[TASK GOAL]
Change "chart" to "graph" in the listing below and write it out again with nothing else altered. Leave the pictures out.

[RECORDS FOR THIS TASK]
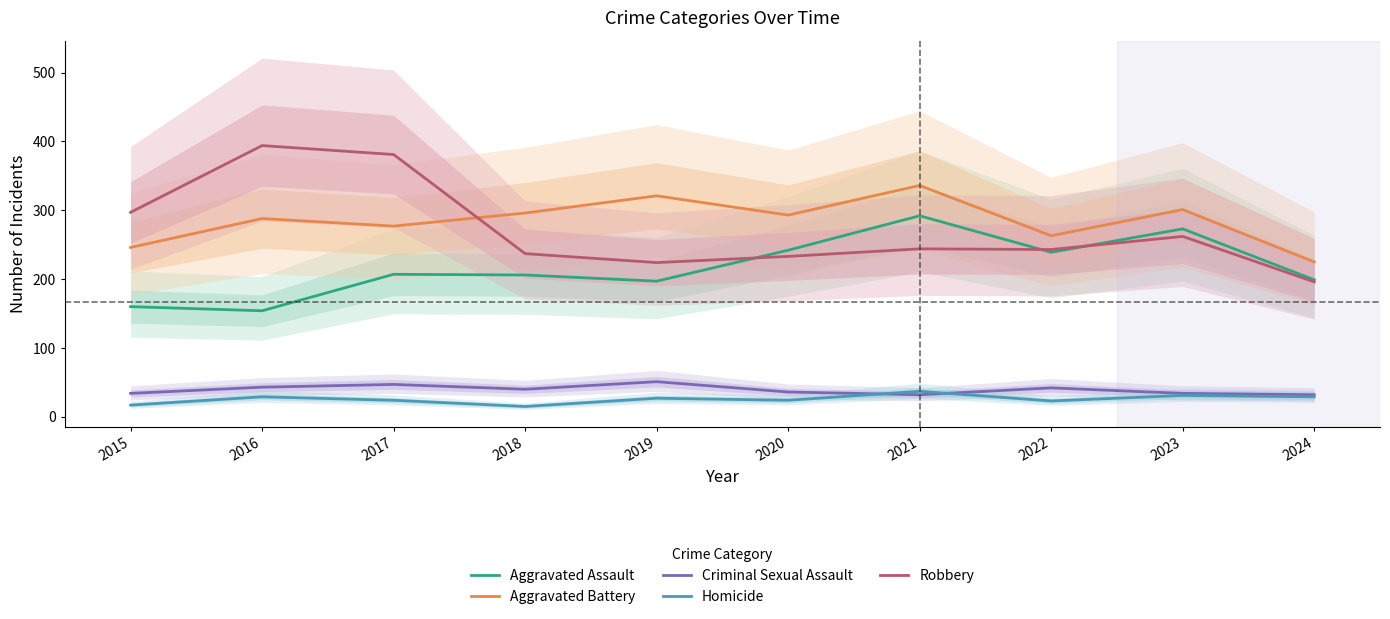

The value of Homicide at 2017 is 5. True or false?

False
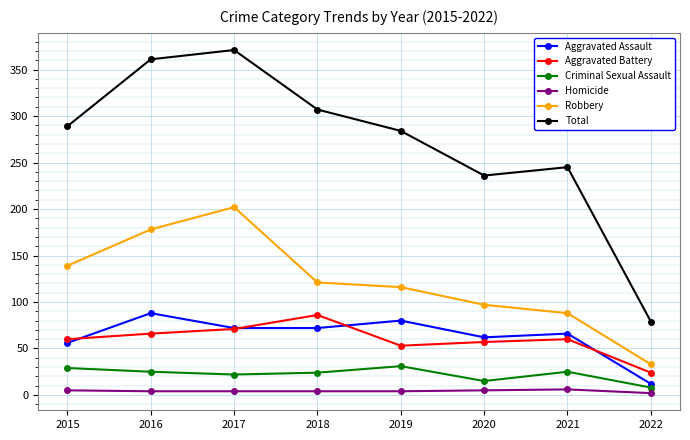

What is the difference between the maximum and minimum values in the Aggravated Assault series?

76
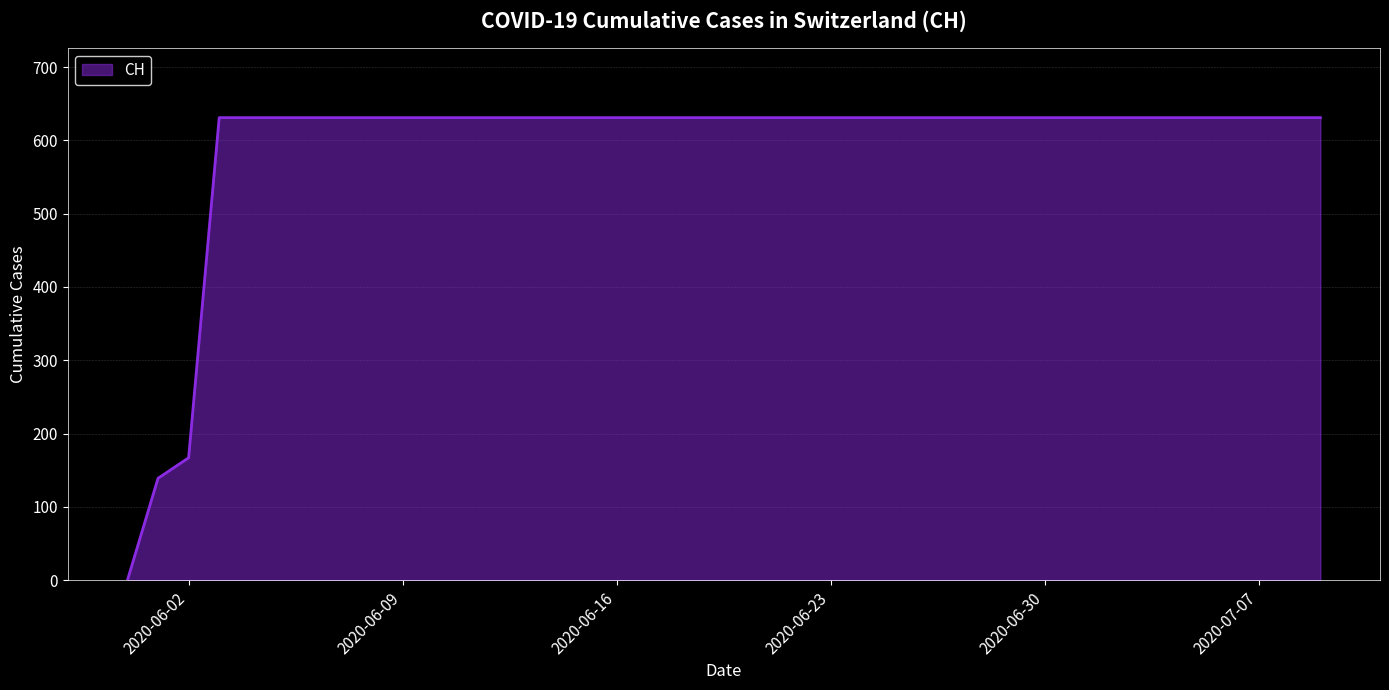

What is the maximum value shown in the chart?

631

[ANSWER SECTION]
The value of Homicide at 2017 is 5. True or false?

False

What is the difference between the maximum and minimum values in the Aggravated Assault series?

76

What is the maximum value shown in the graph?

631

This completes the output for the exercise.